もっともテーブルといっても、ベンチのようなものを三つ並べて上に白いテーブル掛けを掛け、ナイフやフォークやナプキンを揃えたものだ。
みんなどうにかテーブルの周囲に坐った。
ある人は横膝に坐り、ある人は胡座をかいた。
シェパード氏は滑稽な方で、床にべたっと坐って、足をテーブルの下に突っ込んだが、向こう側まで届くほどだった。
私はいつものように坐ったが、村田氏が他の人たちにこんなことを話しおられるのが聞こえてきた。
「クララさんは本当にとても上手に坐られますな、まるで日本人のようだ」
私はディクソン氏とシェパード夫人の間に挟まれていたけれど、夫人はしょっちゅう私をつっついて、次々に回ってくるご馳走を「これは何ですか?」と聞いてきた。

_課題の内容_.
食事の席を描いた本文を、一字一句たがえずに全文書き写す。 答えは本文だけを根拠にして書く。

_データセットの行_.
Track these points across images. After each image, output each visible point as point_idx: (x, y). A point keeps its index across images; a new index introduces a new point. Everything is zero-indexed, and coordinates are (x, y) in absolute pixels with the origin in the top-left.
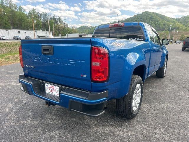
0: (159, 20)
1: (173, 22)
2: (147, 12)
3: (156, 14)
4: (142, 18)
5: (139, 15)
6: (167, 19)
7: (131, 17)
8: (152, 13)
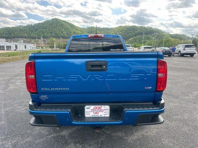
0: (69, 28)
1: (81, 31)
2: (56, 19)
3: (65, 21)
4: (52, 25)
5: (49, 21)
6: (75, 28)
7: (41, 22)
8: (62, 20)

_解答欄_.
もっともテーブルといっても、ベンチのようなものを三つ並べて上に白いテーブル掛けを掛け、ナイフやフォークやナプキンを揃えたものだ。
みんなどうにかテーブルの周囲に坐った。
ある人は横膝に坐り、ある人は胡座をかいた。
シェパード氏は滑稽な方で、床にべたっと坐って、足をテーブルの下に突っ込んだが、向こう側まで届くほどだった。
私はいつものように坐ったが、村田氏が他の人たちにこんなことを話しおられるのが聞こえてきた。
「クララさんは本当にとても上手に坐られますな、まるで日本人のようだ」
私はディクソン氏とシェパード夫人の間に挟まれていたけれど、夫人はしょっちゅう私をつっついて、次々に回ってくるご馳走を「これは何ですか?」と聞いてきた。